Univ. urged to lead city’s sustainability

By Nicolas Niarchos

Contributing reporter

Yale and New Haven leaders met yesterday to discuss possible ways to provide the Elm City with sustainable options in the future.
Charles Francis
Yale and New Haven leaders met yesterday to discuss possible ways to provide the Elm City with sustainable options in the future.

New Haven residents and Yale students flocked to the Peabody Museum on Thursday night in search of a common goal — ideas for making the Elm City greener.

Six representatives from both Yale and New Haven organizations spoke about the potential for New Haven to become an environmentally sustainable city. The Peabody talk was part of a national event in which concerned activists from 70 separate communities across the country gathered in groups to discuss ways they could make their home towns more sustainable.

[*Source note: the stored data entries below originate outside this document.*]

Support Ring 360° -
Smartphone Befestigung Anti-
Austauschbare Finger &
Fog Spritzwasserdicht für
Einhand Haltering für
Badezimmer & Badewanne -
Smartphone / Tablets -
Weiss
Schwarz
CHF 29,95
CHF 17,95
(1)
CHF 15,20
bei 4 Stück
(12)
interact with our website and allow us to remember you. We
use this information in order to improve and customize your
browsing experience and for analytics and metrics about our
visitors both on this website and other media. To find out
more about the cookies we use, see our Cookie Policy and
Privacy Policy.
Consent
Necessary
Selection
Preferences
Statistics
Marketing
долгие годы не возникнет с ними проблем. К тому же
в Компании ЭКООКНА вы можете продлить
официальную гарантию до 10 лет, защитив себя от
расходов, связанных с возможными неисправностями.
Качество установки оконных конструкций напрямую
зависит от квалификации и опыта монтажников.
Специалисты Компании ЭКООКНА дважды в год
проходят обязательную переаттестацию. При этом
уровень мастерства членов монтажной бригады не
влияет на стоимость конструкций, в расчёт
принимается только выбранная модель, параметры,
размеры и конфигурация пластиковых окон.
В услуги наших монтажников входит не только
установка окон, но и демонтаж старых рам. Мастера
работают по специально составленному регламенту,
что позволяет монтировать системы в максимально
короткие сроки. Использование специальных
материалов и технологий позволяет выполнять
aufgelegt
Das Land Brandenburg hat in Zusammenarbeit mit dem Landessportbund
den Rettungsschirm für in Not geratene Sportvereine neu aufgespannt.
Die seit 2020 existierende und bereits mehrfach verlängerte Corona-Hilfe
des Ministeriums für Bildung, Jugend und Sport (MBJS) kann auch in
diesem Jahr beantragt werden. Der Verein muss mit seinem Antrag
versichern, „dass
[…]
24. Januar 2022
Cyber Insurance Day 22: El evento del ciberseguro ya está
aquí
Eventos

Julie Newman, the director of Yale’s Office of Sustainability, who spoke first at the panel, said there are areas in which the University can become more environmentally friendly.

“I imagine a community where energy is produced efficiently and non-efficiently using renewable and non-greenhouse gas sources, where there is no waste and where food is available for all,” she said.

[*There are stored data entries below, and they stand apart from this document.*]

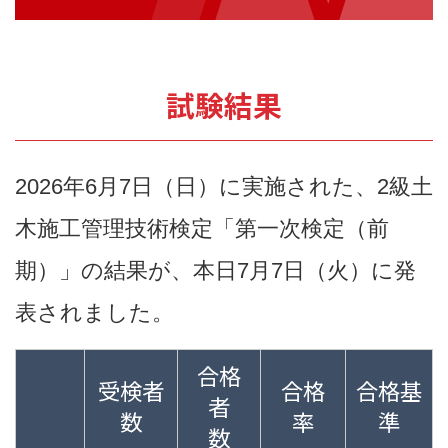
試験結果
2026年6月7日（日）に実施された、2級土
木施工管理技術検定「第一次検定（前
期）」の結果が、本日7月7日（火）に発
表されました。
合格
受検者
合格
合格基
者
数
率
準
数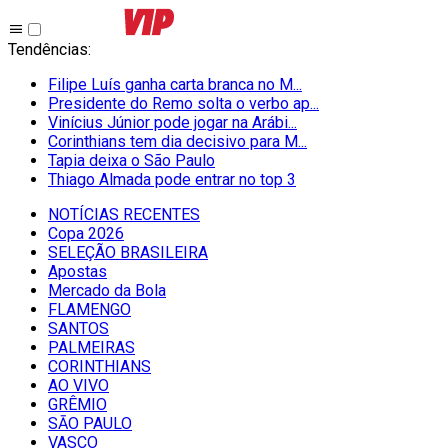
Tendências
:
Filipe Luís ganha carta branca no M...
Presidente do Remo solta o verbo ap...
Vinícius Júnior pode jogar na Arábi...
Corinthians tem dia decisivo para M...
Tapia deixa o São Paulo
Thiago Almada pode entrar no top 3
NOTÍCIAS RECENTES
Copa 2026
SELEÇÃO BRASILEIRA
Apostas
Mercado da Bola
FLAMENGO
SANTOS
PALMEIRAS
CORINTHIANS
AO VIVO
GRÊMIO
SĀO PAULO
VASCO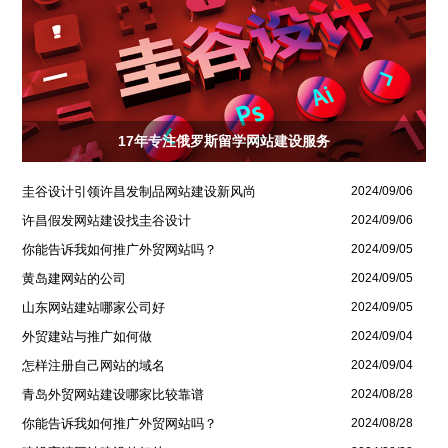
17年专注俄罗斯留学网站建设服务
圭谷设计引领许昌发制品网站建设新风尚
2024/09/06
许昌假发网站建设找圭谷设计
2024/09/06
你能告诉我如何推广外贸网站吗？
2024/09/05
黄岛建网站的公司
2024/09/05
山东网站建站哪家公司好
2024/09/05
外贸建站与推广如何做
2024/09/04
怎样注册自己网站的域名
2024/09/04
青岛外贸网站建设哪家比较靠谱
2024/08/28
你能告诉我如何推广外贸网站吗？
2024/08/28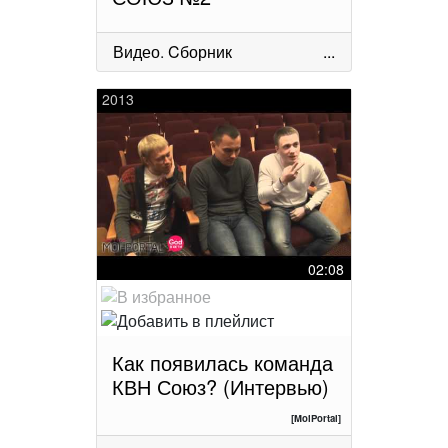
Видео
.
Cборник
...
2013
02:08
Как появилась команда
КВН Союз? (Интервью)
[MoiPortal]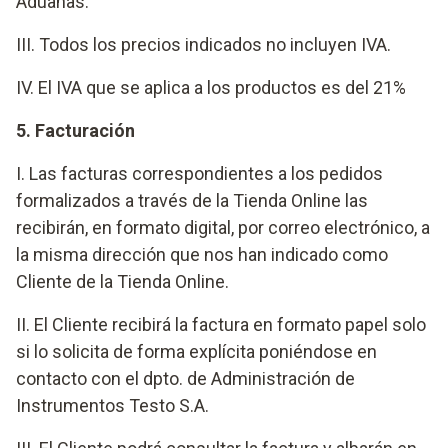
Aduanas.
III. Todos los precios indicados no incluyen IVA.
IV. El IVA que se aplica a los productos es del 21%
5. Facturación
I. Las facturas correspondientes a los pedidos
formalizados a través de la Tienda Online las
recibirán, en formato digital, por correo electrónico, a
la misma dirección que nos han indicado como
Cliente de la Tienda Online.
II. El Cliente recibirá la factura en formato papel solo
si lo solicita de forma explícita poniéndose en
contacto con el dpto. de Administración de
Instrumentos Testo S.A.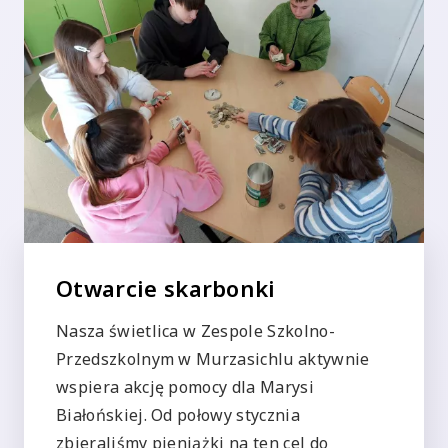
Otwarcie skarbonki
Nasza świetlica w Zespole Szkolno-
Przedszkolnym w Murzasichlu aktywnie
wspiera akcję pomocy dla Marysi
Białońskiej. Od połowy stycznia
zbieraliśmy pieniążki na ten cel do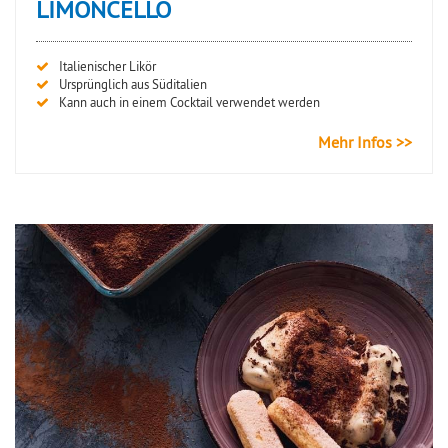
LIMONCELLO
Italienischer Likör
Ursprünglich aus Süditalien
Kann auch in einem Cocktail verwendet werden
Mehr Infos >>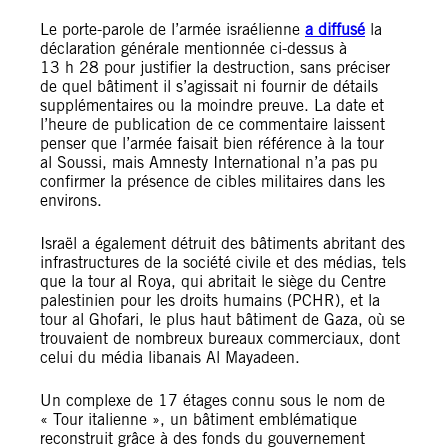
Le porte-parole de l’armée israélienne
a diffusé
la
déclaration générale mentionnée ci-dessus à
13 h 28 pour justifier la destruction, sans préciser
de quel bâtiment il s’agissait ni fournir de détails
supplémentaires ou la moindre preuve. La date et
l’heure de publication de ce commentaire laissent
penser que l’armée faisait bien référence à la tour
al Soussi, mais Amnesty International n’a pas pu
confirmer la présence de cibles militaires dans les
environs.
Israël a également détruit des bâtiments abritant des
infrastructures de la société civile et des médias, tels
que la tour al Roya, qui abritait le siège du Centre
palestinien pour les droits humains (PCHR), et la
tour al Ghofari, le plus haut bâtiment de Gaza, où se
trouvaient de nombreux bureaux commerciaux, dont
celui du média libanais Al Mayadeen.
Un complexe de 17 étages connu sous le nom de
« Tour italienne », un bâtiment emblématique
reconstruit grâce à des fonds du gouvernement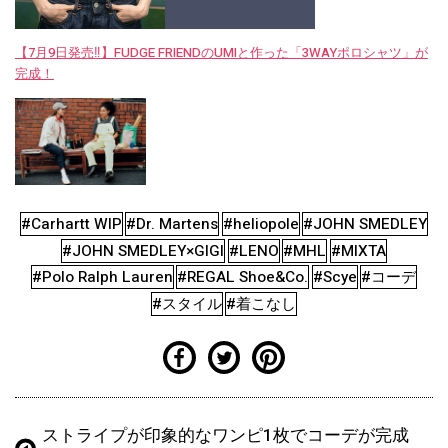
【7月9日発売‼︎】FUDGE FRIENDのUMIと作った「3WAYポロシャツ」が
完成！
#Carhartt WIP
#Dr. Martens
#heliopole
#JOHN SMEDLEY
#JOHN SMEDLEY×GIGI
#LENO
#MHL
#MIXTA
#Polo Ralph Lauren
#REGAL Shoe&Co.
#Scye
#コーデ
#スタイル
#着こなし
ストライプが印象的なワンピ1枚でコーデが完成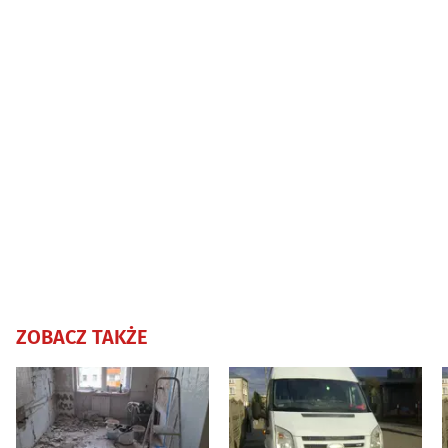
ZOBACZ TAKŻE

Colleen Murphy-Dunning, director of New Haven’s Urban Resources Initiative, said the city needs to plant more trees — the 26,000 trees in New Haven take in only 7,516,183 pounds of carbon dioxide per year, she said. New Haven should adopt a plan like one recently announced by New York, which has committed to planting a million trees by 2016, she said. Murphy-Dunning commended Yale students for planting 144 trees over the summer.

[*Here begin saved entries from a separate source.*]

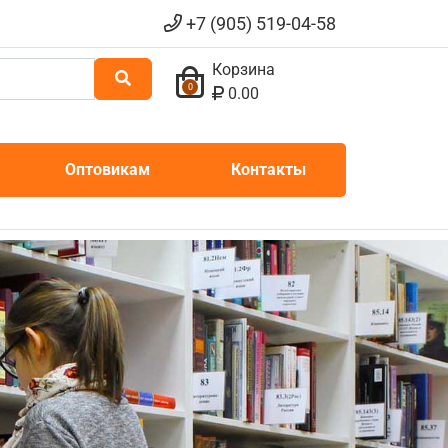
+7 (905) 519-04-58
Корзина
0
0.00
Оптовикам
Контакты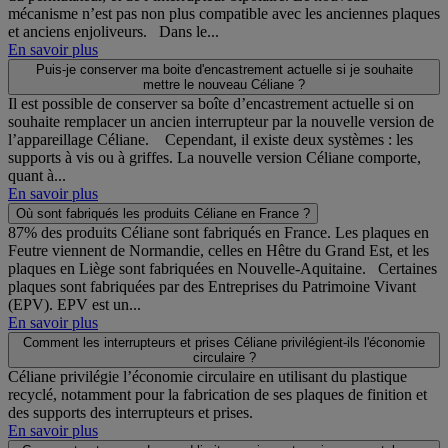
mécanisme n’est pas non plus compatible avec les anciennes plaques
et anciens enjoliveurs. Dans le...
En savoir plus
Puis-je conserver ma boite d'encastrement actuelle si je souhaite
mettre le nouveau Céliane ?
Il est possible de conserver sa boîte d’encastrement actuelle si on
souhaite remplacer un ancien interrupteur par la nouvelle version de
l’appareillage Céliane. Cependant, il existe deux systèmes : les
supports à vis ou à griffes. La nouvelle version Céliane comporte,
quant à...
En savoir plus
Où sont fabriqués les produits Céliane en France ?
87% des produits Céliane sont fabriqués en France. Les plaques en
Feutre viennent de Normandie, celles en Hêtre du Grand Est, et les
plaques en Liège sont fabriquées en Nouvelle-Aquitaine. Certaines
plaques sont fabriquées par des Entreprises du Patrimoine Vivant
(EPV). EPV est un...
En savoir plus
Comment les interrupteurs et prises Céliane privilégient-ils l'économie
circulaire ?
Céliane privilégie l’économie circulaire en utilisant du plastique
recyclé, notamment pour la fabrication de ses plaques de finition et
des supports des interrupteurs et prises.
En savoir plus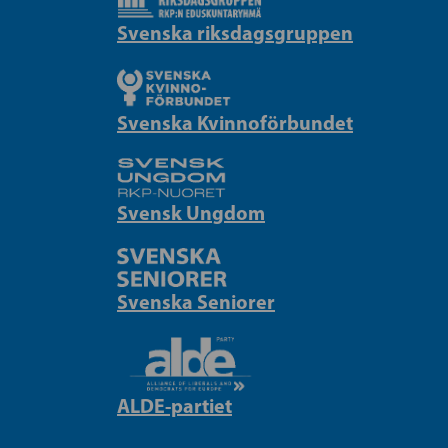
Svenska riksdagsgruppen
Svenska Kvinnoförbundet
Svensk Ungdom
Svenska Seniorer
ALDE-partiet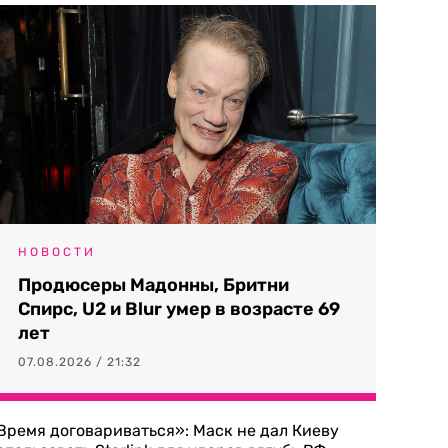
НОВОСТИ
Продюсеры Мадонны, Бритни
Спирс, U2 и Blur умер в возрасте 69
лет
07.08.2026 / 21:32
Время договариваться»: Маск не дал Киеву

Peabody Museum Director Michael Donoghue, who introduced the panelists, said Yalies’ planting of trees was helpful to the community.

“It’s good to see Yale students doing something useful,” he said.

The event’s final speaker, Jerome Ringo — president of the Apollo Alliance and an environmental activist from New Orleans — said that as an African-American, he was inspired by the environmental vision articulated by Martin Luther King, Jr. Ringo spoke of the devastation of hurricanes Rita and Katrina in New Orleans and the Army’s naivete in promising to build new levees there by 2015. In other parts of his remarks, Ringo linked the current warm weather to global warming and criticized politicians such as Oklahoma Senator James Inhofe for being ignorant of the science of climate change.

Many of those who attended the forum said they think New Haven can become more sustainable.

Jessica Strauss SOM ’09 said she thinks New Haven can adopt policies that are more environmentally sound.

“I believe that New Haven can be a sustainable city,” she said. “It has all the pieces in place to do so, and I’d love to be a part of that change.”

Aaron Good ’04, who currently lives in New Haven and attended the forum, said the city can take steps to mitigate its negative environmental impact. He said he plans to ride in the Folks and Spokes environmental bike race on November 10.

“I think sustainability is the way of the future,” Good said. “There must be a critical mass for change to happen, and if that can be anywhere, New Haven is a prime candidate in this important move.”

Francis Knize, the managing director of Solar Trains Company, said he hopes to bring a solar-powered monorail to New Haven.

“We can run [a monorail] on solar power and brake reclamation,” he said. “We’re sure of it.”

Plans for a similar $2.5 million project in Hartford were rejected last year, he said.

But not all forum attendees thought the panel offered viable answers for sustainablity.

A New Haven resident at the event, who wished to remain anonymous, said the panel did not offer enough ideas about how the city can become more environmentally friendly.

“I don’t think it did very much,” he said. “There are specialists all over the world dealing in specifics, and all this offered was a few generalities.”